EXERCISE DATA below:

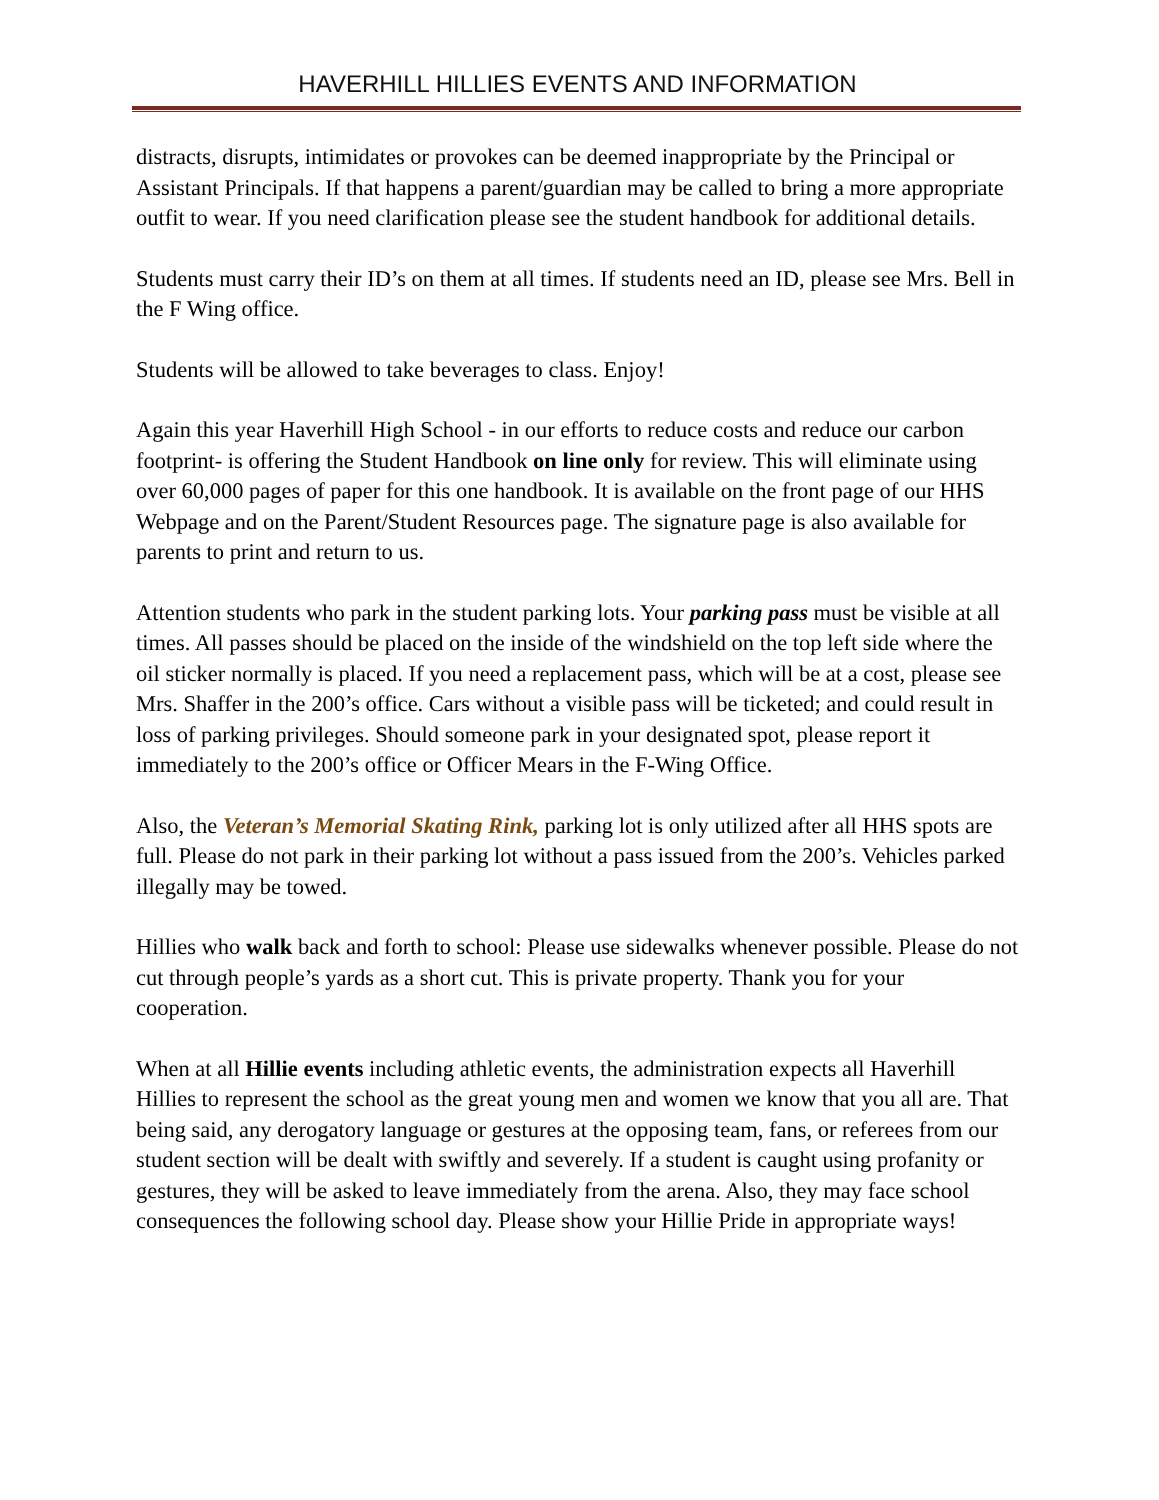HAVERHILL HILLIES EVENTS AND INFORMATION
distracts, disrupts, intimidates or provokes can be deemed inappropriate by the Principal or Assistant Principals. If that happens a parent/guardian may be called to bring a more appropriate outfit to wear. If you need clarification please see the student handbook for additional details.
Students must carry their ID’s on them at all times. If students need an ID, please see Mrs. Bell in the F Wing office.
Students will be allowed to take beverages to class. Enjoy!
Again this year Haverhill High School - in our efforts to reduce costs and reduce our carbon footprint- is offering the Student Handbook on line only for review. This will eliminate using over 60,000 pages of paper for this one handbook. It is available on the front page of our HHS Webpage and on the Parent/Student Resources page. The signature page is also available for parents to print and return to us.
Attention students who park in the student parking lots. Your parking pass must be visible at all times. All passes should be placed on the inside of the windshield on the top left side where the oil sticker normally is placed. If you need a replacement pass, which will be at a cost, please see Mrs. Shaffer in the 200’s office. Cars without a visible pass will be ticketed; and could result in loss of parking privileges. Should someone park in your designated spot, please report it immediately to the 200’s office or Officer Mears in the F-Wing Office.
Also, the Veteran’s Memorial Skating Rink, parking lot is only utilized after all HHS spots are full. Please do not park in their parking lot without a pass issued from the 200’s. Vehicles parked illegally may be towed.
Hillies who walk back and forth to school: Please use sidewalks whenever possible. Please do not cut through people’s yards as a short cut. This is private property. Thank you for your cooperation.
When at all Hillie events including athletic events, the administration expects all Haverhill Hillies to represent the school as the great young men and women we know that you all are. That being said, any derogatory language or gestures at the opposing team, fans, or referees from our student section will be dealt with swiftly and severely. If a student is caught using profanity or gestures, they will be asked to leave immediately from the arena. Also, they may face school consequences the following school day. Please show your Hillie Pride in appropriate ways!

End of EXERCISE DATA.
EXERCISE DATA below:

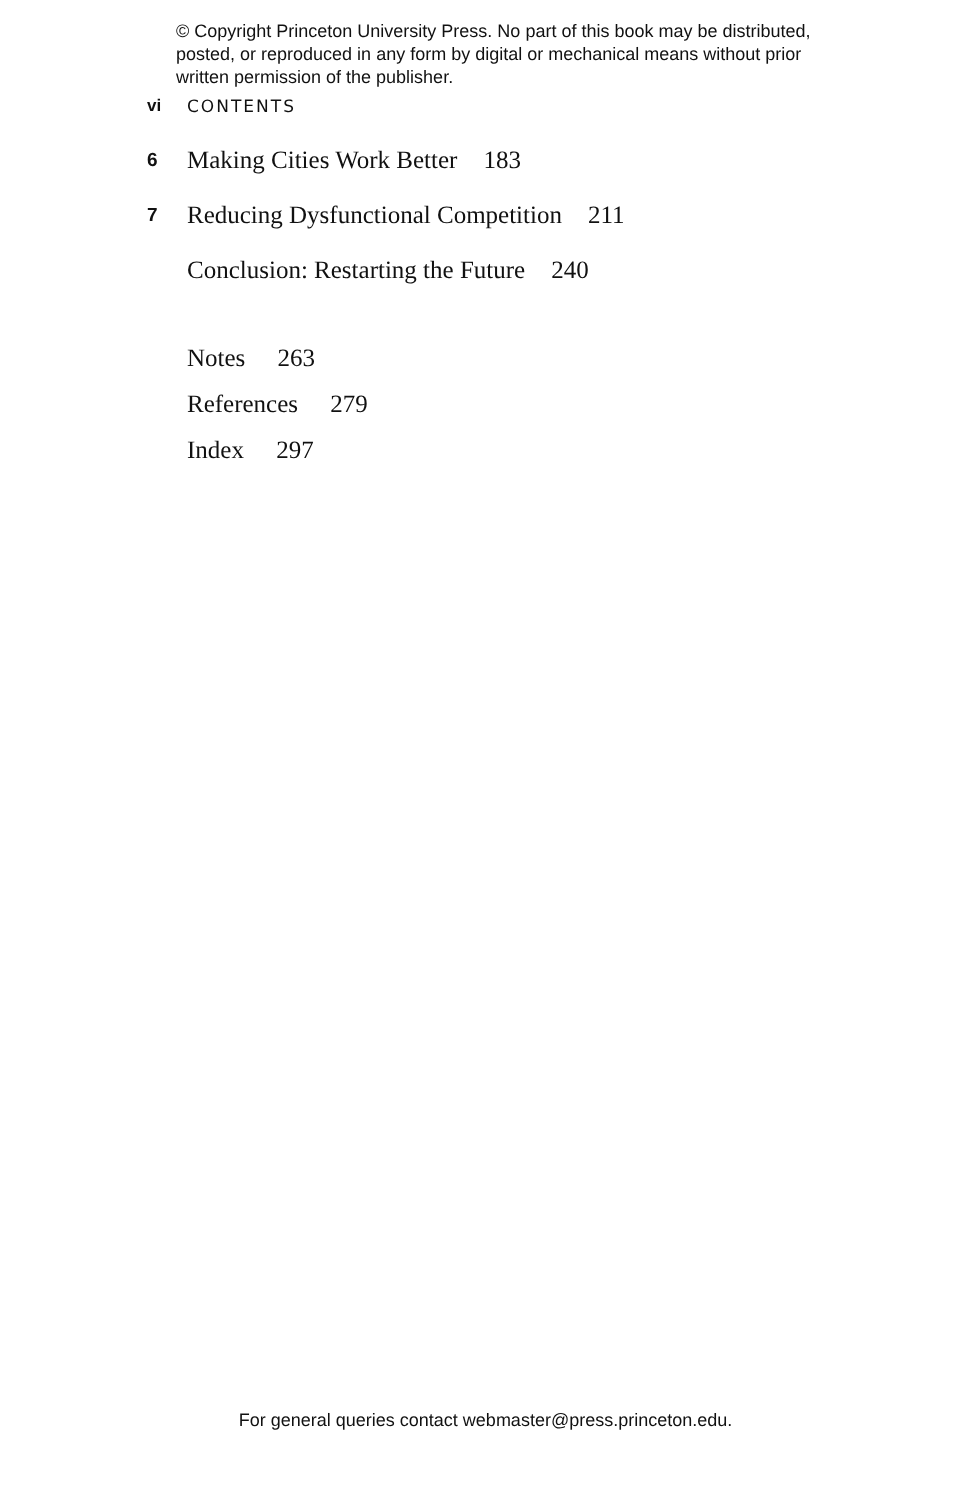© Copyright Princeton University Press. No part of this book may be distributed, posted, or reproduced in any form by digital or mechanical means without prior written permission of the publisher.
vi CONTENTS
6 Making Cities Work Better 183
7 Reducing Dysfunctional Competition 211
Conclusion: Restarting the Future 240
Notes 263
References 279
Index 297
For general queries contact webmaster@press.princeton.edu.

End of EXERCISE DATA.
EXERCISE DATA below:

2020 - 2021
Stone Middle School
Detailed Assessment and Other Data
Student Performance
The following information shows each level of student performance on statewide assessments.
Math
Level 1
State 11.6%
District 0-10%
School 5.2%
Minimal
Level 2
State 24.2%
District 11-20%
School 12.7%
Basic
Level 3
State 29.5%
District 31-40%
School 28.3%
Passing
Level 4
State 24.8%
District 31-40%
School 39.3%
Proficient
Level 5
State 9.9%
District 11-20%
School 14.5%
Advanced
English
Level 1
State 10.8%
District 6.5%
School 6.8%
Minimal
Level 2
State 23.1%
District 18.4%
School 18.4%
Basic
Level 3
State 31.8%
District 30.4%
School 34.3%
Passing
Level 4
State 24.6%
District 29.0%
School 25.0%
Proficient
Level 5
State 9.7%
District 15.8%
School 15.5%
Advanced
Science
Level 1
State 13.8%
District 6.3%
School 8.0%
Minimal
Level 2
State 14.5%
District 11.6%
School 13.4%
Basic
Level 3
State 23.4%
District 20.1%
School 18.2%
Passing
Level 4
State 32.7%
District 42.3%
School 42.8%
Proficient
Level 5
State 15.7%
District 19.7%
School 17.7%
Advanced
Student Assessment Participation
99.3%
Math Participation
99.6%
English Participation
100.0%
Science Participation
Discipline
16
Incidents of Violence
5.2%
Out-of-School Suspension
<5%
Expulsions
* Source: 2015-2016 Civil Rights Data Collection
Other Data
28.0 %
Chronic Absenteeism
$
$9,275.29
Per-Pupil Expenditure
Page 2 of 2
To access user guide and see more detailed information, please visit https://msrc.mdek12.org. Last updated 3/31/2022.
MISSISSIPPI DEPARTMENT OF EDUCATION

End of EXERCISE DATA.

• [WHAT TO WORK ON]:
Report all lines of the material that contain the word "park".

• [TASK RESPONSE]:
Attention students who park in the student parking lots. Your parking pass must be visible at all times. All passes should be placed on the inside of the windshield on the top left side where the oil sticker normally is placed. If you need a replacement pass, which will be at a cost, please see Mrs. Shaffer in the 200’s office. Cars without a visible pass will be ticketed; and could result in loss of parking privileges. Should someone park in your designated spot, please report it immediately to the 200’s office or Officer Mears in the F-Wing Office.
Also, the Veteran’s Memorial Skating Rink, parking lot is only utilized after all HHS spots are full. Please do not park in their parking lot without a pass issued from the 200’s. Vehicles parked illegally may be towed.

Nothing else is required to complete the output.